Borosilicate glass is a very unique and specialized variety of glass. Its composition is different from the "soft" glass that is normally used for beads, paperweights, art glass bowls, ornaments, etc. Borosilicate glass is far stronger than "soft" glass and has been used for everything from stovetop cookware to nuclear waste containment. One of its most frequent uses is to make scientific glassware such as beakers and test tubes.  
 
Chemical Composition  
Chemically speaking, borosilicate glass substitutes boron oxide particles in place of the soda and lime particles found in soft glass. The boron oxide serves as a flux or glue to hold the silicate particles together with aluminum oxide and sodium oxide. Because the boron oxide particles are so small, the silicate is held together more closely resulting in a much stronger glass. Borosilicate glass is also highly resistant to the strongest of chemicals and acid compounds. 
 
Unusual Durability!  
One big reason we prefer to work with borosilicate glass is because it results in a much stronger finished piece. It will stand up to a lot of wear and tear without having to treat it as carefully as soft glass jewelry. It often amazes people how many "accidents" this glass can survive without breaking or cracking. Unlike soft glass, Borosilicate glass is also immune to the corrosive (etching) effects of natural fatty acids found on human skin and the Alphahydroxy acids found in many skin care lotions and treatments currently on the market. 
 
Unique Color Palette  
Another major reason for using borosilicate glass is the amazing color palette available. There are actually fewer colors available to work with but each one is an organic, living color that can be manipulated and shaded with careful torch work and annealing. The finished piece appears much more dynamic and vibrant. Also, because of the chemical composition of borosilicate glass, different precious metals such as silver and gold may be used to color the glass in some very unique and amazing ways. 

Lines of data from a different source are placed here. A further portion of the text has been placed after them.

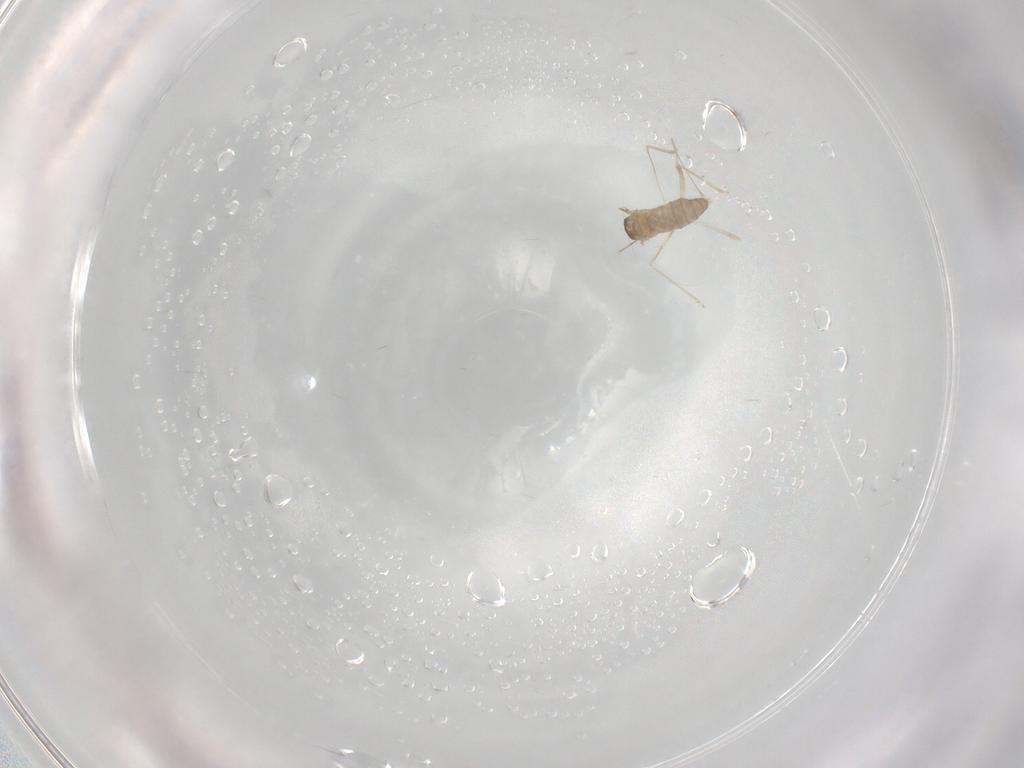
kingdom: Animalia
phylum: Arthropoda
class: Insecta
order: Diptera
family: Cecidomyiidae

"Dichroic Glass" is somewhat of a misnomer, since the dielectric coating that produces all the interesting colors is not glass at all, but a group of very thin layers of metal oxides. This stack of thin layers has a total thickness of three to five millionths of an inch. The layers produce an "interference filter", creating the varied and unique color characteristics we see. Since the filter is so thin, it has very little mechanical integrity of its own, and must be supported on a mechanically stable substrate. Glass is the ideal candidate for this substrate. Transparent, rigid and stable, it withstands high temperatures, and is not affected by moisture, solvents or most acids. The filter materials are actually more chemically stable than most glasses used as the substrate. Thus, what we commonly call "Dichroic Glass", is actually a piece of dielectric interference filter attached to the surface of a piece of glass. 
 
Dichroic is defined as the property of having more than one color, especially when viewed from different angles. Dichroic glass is a high-tech spin-off of the space industry. Thin layers of metallic oxides, such as titanium, silicon, and magnesium are deposited upon the surface of the glass in a high temperature, vacuum furnace.

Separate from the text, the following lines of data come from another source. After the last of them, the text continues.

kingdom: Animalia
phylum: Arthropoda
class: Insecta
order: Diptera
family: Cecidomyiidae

The glass to be coated is carefully cleaned, and fastened to a planetary arm in the top of the furnace chamber. The oxides are placed in a crucible on the bottom of the chamber. Air inside of the chamber is removed with a high vacuum-producing cyropump, and the chamber is heated to 300oF. The metallic oxides are vaporized by an electron beam, and the rotating glass target is evenly coated with many thin layers. The resulting color is determined by the individual oxide compositions.

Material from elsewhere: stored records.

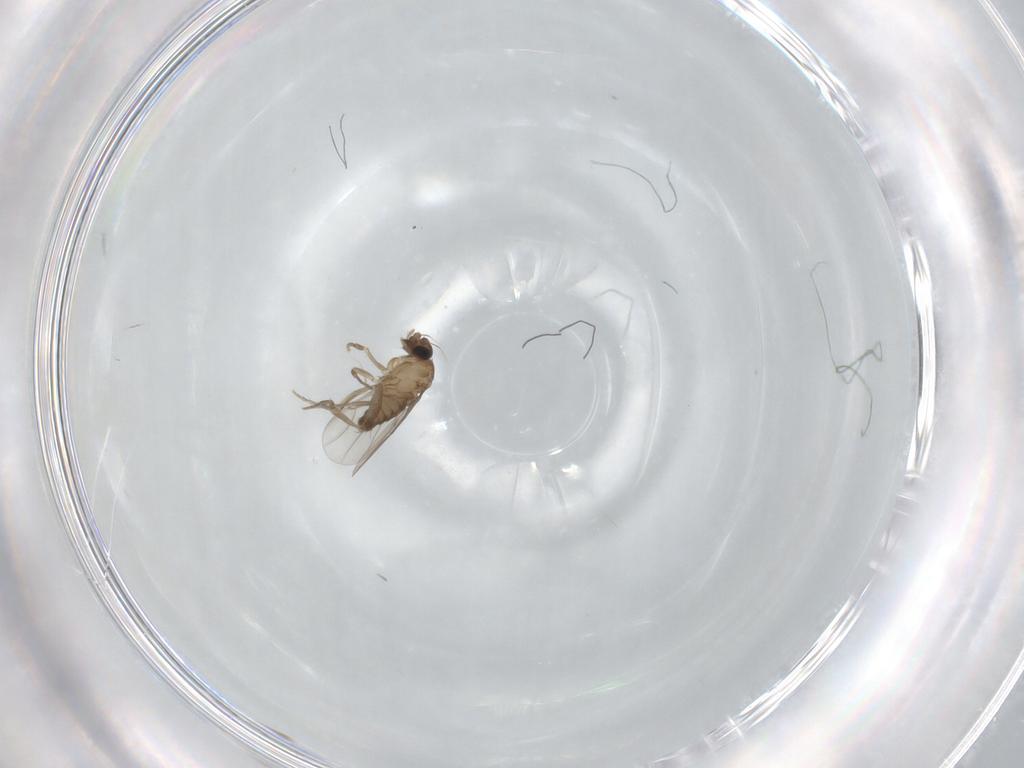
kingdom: Animalia
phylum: Arthropoda
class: Insecta
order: Diptera
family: Phoridae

Dichroic coatings transmit certain wavelengths of light, while reflecting others, thus creating an interference-effect similar to the iridescence observed in Nature's fire opal, dragonfly wings and hummingbird feathers. The transmitted color is different than the reflected color, and a third color is produced by viewing the dichroic piece at a 45o angle. The resulting colors are pure, saturated, single wavelengths of light, that appear to originate from within the dichroic piece.